Ultraprocessed foods deserve special attention. These are products with long ingredient lists full of emulsifiers, artificial sweeteners, and additives. Growing evidence links heavy consumption of these foods to intestinal inflammation, and the AGA’s dietary guidance specifically recommends limiting them. If your diet leans heavily on packaged snacks, frozen meals, and fast food, shifting toward whole foods you prepare yourself is one of the highest-impact changes you can make.
Staying Hydrated
Chronic diarrhea pulls water and electrolytes out of your body faster than you’d expect. The general guideline is at least 6 to 8 glasses of fluid per day (about 1.2 liters), but during flares, hot weather, or illness, you likely need more. Water is the foundation, but when diarrhea is frequent, plain water alone doesn’t replace the sodium, potassium, and sugars you’re losing. Oral rehydration solutions, available at any pharmacy, are specifically designed to match what your gut loses during bouts of diarrhea.
Signs you’re falling behind on fluids include dark urine, dizziness when standing, dry mouth, and fatigue that doesn’t improve with rest. If you have an ileostomy, fluid absorption is less efficient, and you may need a higher daily intake along with specialized rehydration formulas that contain more sodium.
Probiotics and Fermented Foods
The idea behind probiotics is straightforward: introduce beneficial bacteria that may help calm intestinal inflammation and support the gut lining. Small clinical trials have shown promising results.
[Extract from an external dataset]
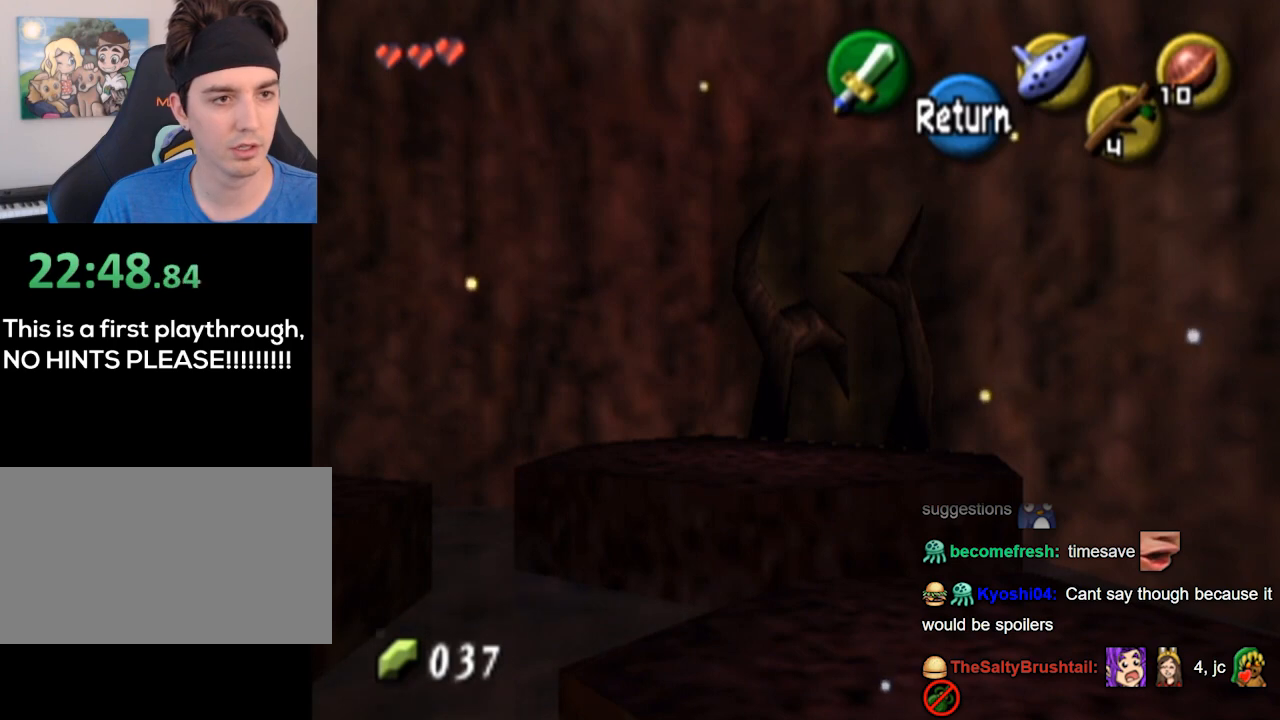
{"buttons": [], "left_stick": "center", "right_stick": "center", "events": [[400, "left_stick", "center"]]}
In one pilot study, patients with mild-to-moderate ulcerative colitis who took a multi-strain probiotic capsule containing various Lactobacillus and Bifidobacterium species experienced higher remission rates than those taking a placebo. But evidence remains preliminary, and no single strain or product has become a standard recommendation.
Fermented foods like yogurt (if you tolerate dairy), kefir, kimchi, sauerkraut, and miso offer a food-based way to introduce live cultures. Start with small portions, especially during or just after a flare, since fermented foods can sometimes cause gas or bloating. If you tolerate them well, they’re a reasonable addition to a varied diet.
Practical Meal Building
Putting all of this together doesn’t require complicated recipes. A useful framework: pick a lean protein, a cooked vegetable, and a starch you tolerate, then add a healthy fat. Grilled salmon with roasted sweet potato and steamed green beans drizzled with olive oil fits the Mediterranean pattern and is gentle on the gut. Scrambled eggs with well-cooked spinach and white toast works when you need something simpler. A smoothie made with banana, peeled peaches, a scoop of protein powder, and a splash of oat milk can help when solid food feels like too much.
Eating smaller, more frequent meals rather than three large ones reduces the volume your digestive system handles at once, which often translates to less cramping and urgency. This is especially helpful during flares but works well as a long-term habit too.
Keep in mind that no diet replaces medical treatment for colitis. Food choices work alongside your medications, not instead of them. But what you eat day to day genuinely affects how you feel, how well you absorb nutrients, and potentially how often flares occur. Building a diet around whole foods, adequate protein, cooked vegetables, and healthy fats, while tracking and avoiding your personal triggers, gives you the best foundation.